= Instructions for the task =
Every line below from the one containing "30: (91, 208, 4.18)" through the one containing "38: (61, 158, 4.08)" must be transcribed exactly. Omit all lines outside that stretch.

Saved data entries:
[Start of section]

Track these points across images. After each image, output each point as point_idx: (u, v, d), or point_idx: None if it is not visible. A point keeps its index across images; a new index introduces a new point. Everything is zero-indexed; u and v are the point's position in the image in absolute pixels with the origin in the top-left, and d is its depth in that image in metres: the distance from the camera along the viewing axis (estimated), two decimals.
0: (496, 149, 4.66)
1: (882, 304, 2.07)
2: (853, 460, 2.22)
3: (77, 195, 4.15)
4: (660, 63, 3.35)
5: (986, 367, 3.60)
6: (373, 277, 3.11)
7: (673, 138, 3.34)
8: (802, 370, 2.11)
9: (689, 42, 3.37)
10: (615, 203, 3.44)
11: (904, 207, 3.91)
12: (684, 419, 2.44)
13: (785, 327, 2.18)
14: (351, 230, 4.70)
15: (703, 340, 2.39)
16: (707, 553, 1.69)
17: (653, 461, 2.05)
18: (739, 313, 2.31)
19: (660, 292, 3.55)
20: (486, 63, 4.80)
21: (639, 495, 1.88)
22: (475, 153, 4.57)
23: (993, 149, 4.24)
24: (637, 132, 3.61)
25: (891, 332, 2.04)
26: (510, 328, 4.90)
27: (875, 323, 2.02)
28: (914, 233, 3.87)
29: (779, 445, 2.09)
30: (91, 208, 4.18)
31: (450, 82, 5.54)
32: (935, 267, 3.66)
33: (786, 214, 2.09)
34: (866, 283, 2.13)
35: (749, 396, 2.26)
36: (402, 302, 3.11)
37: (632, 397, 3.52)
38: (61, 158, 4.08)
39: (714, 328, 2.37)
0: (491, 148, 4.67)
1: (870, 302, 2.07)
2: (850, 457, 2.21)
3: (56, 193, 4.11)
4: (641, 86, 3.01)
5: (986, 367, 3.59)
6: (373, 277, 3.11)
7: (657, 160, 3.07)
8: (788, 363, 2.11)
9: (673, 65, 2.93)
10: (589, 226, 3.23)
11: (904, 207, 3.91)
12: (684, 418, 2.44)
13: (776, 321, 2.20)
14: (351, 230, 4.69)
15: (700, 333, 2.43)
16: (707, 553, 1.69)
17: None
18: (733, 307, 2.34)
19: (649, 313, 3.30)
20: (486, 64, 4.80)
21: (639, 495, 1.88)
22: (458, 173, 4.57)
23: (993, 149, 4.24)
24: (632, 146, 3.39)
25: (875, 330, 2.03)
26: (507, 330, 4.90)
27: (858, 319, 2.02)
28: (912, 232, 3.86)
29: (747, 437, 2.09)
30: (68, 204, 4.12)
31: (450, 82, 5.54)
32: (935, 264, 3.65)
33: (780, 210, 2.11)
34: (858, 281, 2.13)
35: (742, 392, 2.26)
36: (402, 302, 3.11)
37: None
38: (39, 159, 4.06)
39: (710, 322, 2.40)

[End of section]

= Output below =
30: (91, 208, 4.18)
31: (450, 82, 5.54)
32: (935, 267, 3.66)
33: (786, 214, 2.09)
34: (866, 283, 2.13)
35: (749, 396, 2.26)
36: (402, 302, 3.11)
37: (632, 397, 3.52)
38: (61, 158, 4.08)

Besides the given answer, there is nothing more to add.